By Matthew R. March, MNRD
Polk County Extension Agent
Managing insect pests in your garden, landscape or around the house can be very frustrating. What is more frustrating than a garden full of vegetables nearing harvest just to be destroyed in a matter of days by a pesky little insect? Insecticides should be your last option for control, and you should rely on non-chemical methods such as crop rotation. However, sometimes insect pest numbers grow to unmanageable levels and use of insecticides is justified. Any insecticide you can purchase has been proven safe if you handle and apply the insecticide in accordance with the label. However, as good environmental stewards we should always resort to using insecticides only when it is necessary and if insecticides must be utilized first selecting a low impact (least toxic) insecticide that will control your pest. Lastly, some homeowners prefer organic insecticides, but it should be noted that not all low impact insecticides are classified as organic.
Insecticide soaps and horticultural oils kill small soft-bodied arthropods like mites, aphids and scales. Horticultural oils may be called dormant oil, volck oil, summer oil or ultrafine spray oils. These products are classified as being one of the safest insecticides, however it is recommended you apply store-bought products as they are generally safer to plants than homemade versions.
Microbes such as bacteria are everywhere in the landscape from the soil to the leaves. Many of these bacteria can be harmful to insects such as Bacillus thuringiensis, Bt, and spinosad. When Bt is consumed by insects a toxin is released that destroy cells in the gut. Spinosad is a natural toxin made by soil borne bacterium that affects the nervous system of insects. Both products are generally safe for people, however spinosad can be harmful to bees and other pollinators.
Insect growth regulators are copies of natural hormones that affect the growth of insects and such, affecting growth or preventing egg-laying. They are considered harmless to people and pets and can be very effective in stopping the life cycle of certain insect pests. Insect growth regulators can be found in products to control fleas, fire ants, mosquitos and caterpillars.
Cockroach bait stations, fire ant baits, and some slug and rodent baits are considered low impact because the pest feed directly on the bait requiring very little insecticide. Plus, baits can reduce the need to use potentially more hazardous sprays.
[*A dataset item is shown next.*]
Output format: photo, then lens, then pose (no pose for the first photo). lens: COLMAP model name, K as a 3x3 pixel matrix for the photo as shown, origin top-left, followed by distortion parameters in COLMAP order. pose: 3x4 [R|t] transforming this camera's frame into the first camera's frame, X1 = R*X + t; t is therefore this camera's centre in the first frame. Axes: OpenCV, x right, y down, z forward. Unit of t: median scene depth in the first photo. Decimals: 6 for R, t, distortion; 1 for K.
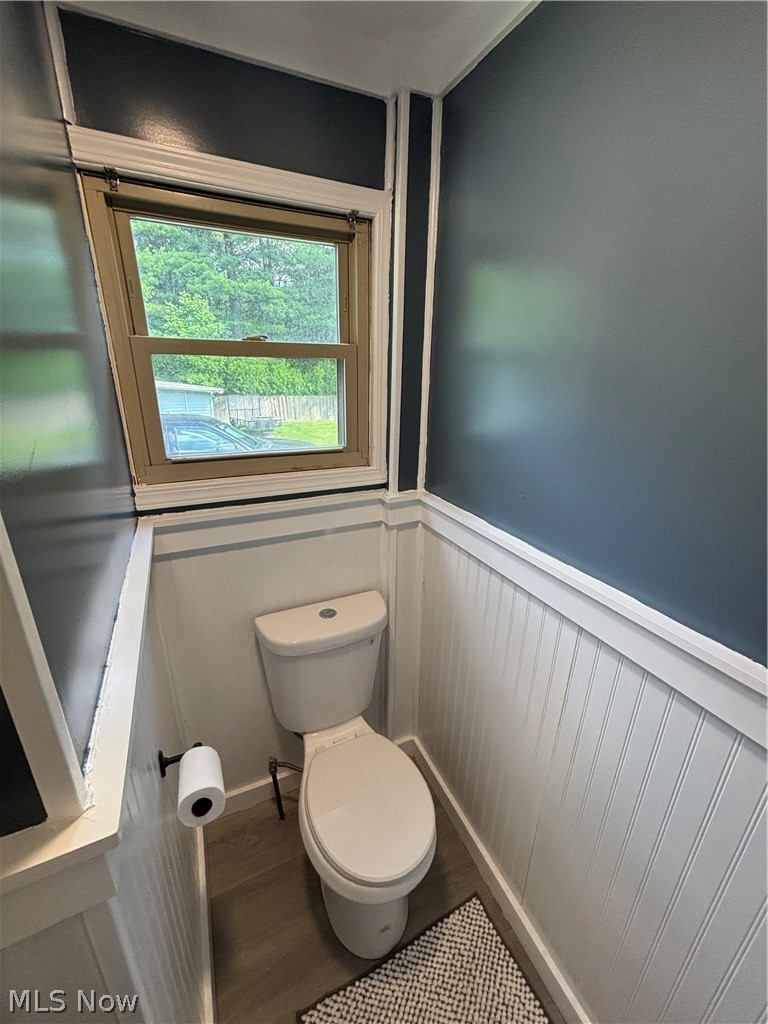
lens RADIAL K [[407.6, 0, 380.7], [0, 407.6, 509.4], [0, 0, 1]] dist [-0.000829, -0.000448]
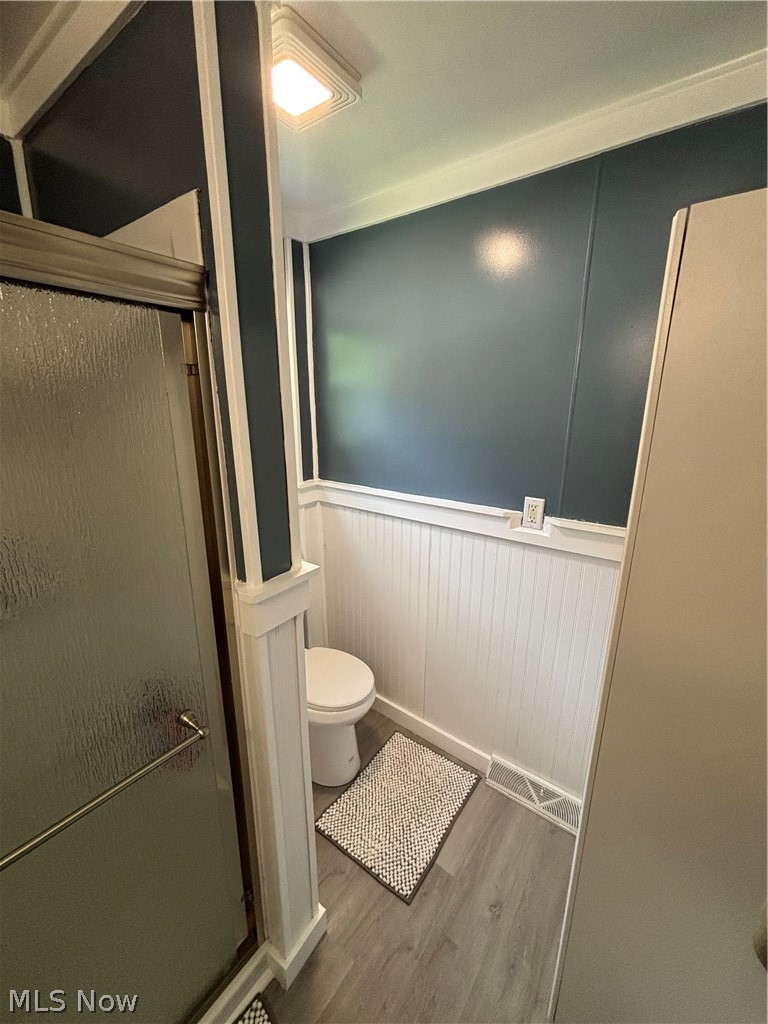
lens RADIAL K [[407.6, 0, 380.7], [0, 407.6, 509.4], [0, 0, 1]] dist [-0.000829, -0.000448]
pose [[0.888353, -0.128465, 0.440823, -0.383251], [0.163042, 0.985755, -0.041296, 0.169851], [-0.429239, 0.108558, 0.896643, -0.439161]]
Boric acid is good for cockroach control and can be found in some cockroach control products. Boric acid is not toxic to the touch but can be toxic in high doses if swallowed by kids or pets.
Diatomaceous earth is a very popular low impact insecticide. Diatomaceous earth is fossilized diatoms that are abrasive. Diatoms are microscopic aquatic algae. The abrasive nature of diatomaceous earth cuts the exoskeleton of insects causing insects to dry out. Diatomaceous earth works best in dry conditions.
Botanical insecticides are derived from plants that make their own insecticides. Not all botanical insecticides are low impact and some can be very toxic. Popular products include pyrethrins, neem extract, mint oils and citrus oils. Botanical insecticides break down quickly after application so they are relatively safe for many beneficial insects that are not being targeted.
Selecting an insecticide can be very confusing. To ensure that you are selecting a product that will be effective for your insect pests, always read and follow the label. And when in doubt about what insecticide to apply or its toxicity, don’t hesitate to call the extension office.